Remotion
PassAudited by ClawScan on May 1, 2026.
Overview
This appears to be a Remotion help/reference skill; the only noteworthy items are user-directed package-install and remote-fetch examples that should be used deliberately.
This skill is reasonable to use as Remotion documentation. Before copying examples, run package-install commands only when needed, review dependency changes, and keep remote URLs or media sources trusted.
Findings (2)
Artifact-based informational review of SKILL.md, metadata, install specs, static scan signals, and capability signals. ClawScan does not execute the skill or run runtime probes.
If the user runs these examples, their project dependencies may change and package-manager code may be installed or executed.

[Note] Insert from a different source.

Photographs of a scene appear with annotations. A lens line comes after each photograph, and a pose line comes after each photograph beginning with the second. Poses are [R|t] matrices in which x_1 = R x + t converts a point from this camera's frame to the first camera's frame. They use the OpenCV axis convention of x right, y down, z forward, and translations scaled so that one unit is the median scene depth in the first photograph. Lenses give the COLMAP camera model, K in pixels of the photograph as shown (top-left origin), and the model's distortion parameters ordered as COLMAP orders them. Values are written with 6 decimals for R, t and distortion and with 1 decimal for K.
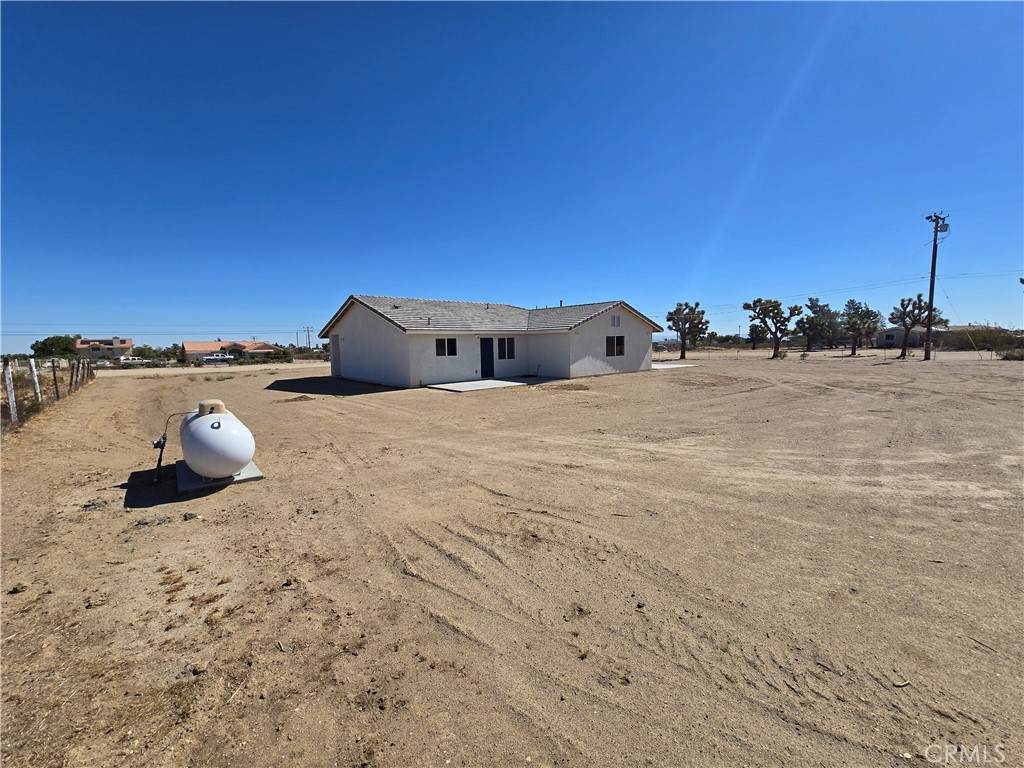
lens RADIAL K [[410.7, 0, 512.0], [0, 410.7, 384.0], [0, 0, 1]] dist [-0.000912, -0.000016]
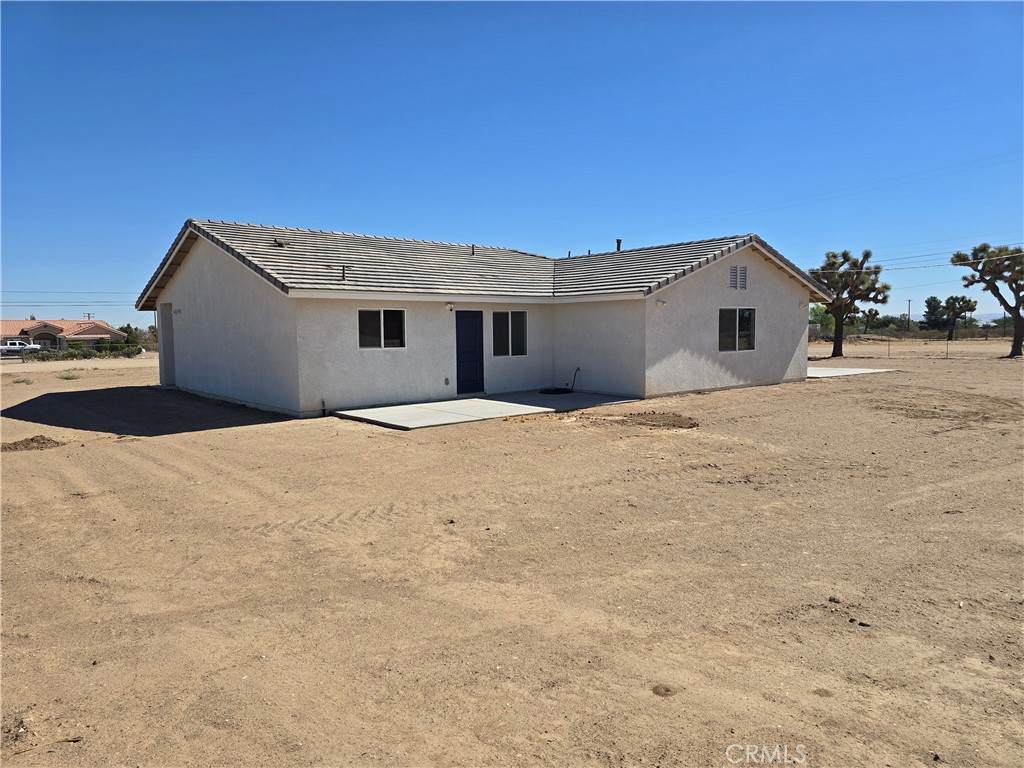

The documentation recommends user-run package-manager commands to add Remotion dependencies. This is expected for a Remotion guide, but it can install third-party packages and modify project dependency files.
npx remotion add @remotion/three # If project uses npm
Run these commands only in the intended project, verify package names, and review package.json and lockfile changes afterward.
Copied code could make network requests during rendering and may depend on remote data controlled by the provided URL.
The guide includes an example where generated Remotion code fetches a URL supplied through props. External data fetching is purpose-aligned, but users should avoid copying it with untrusted or overly broad URL inputs.
const response = await fetch(props.dataUrl, {signal: abortSignal});Use trusted, validated URLs and avoid passing secrets or sensitive data through render props or URLs.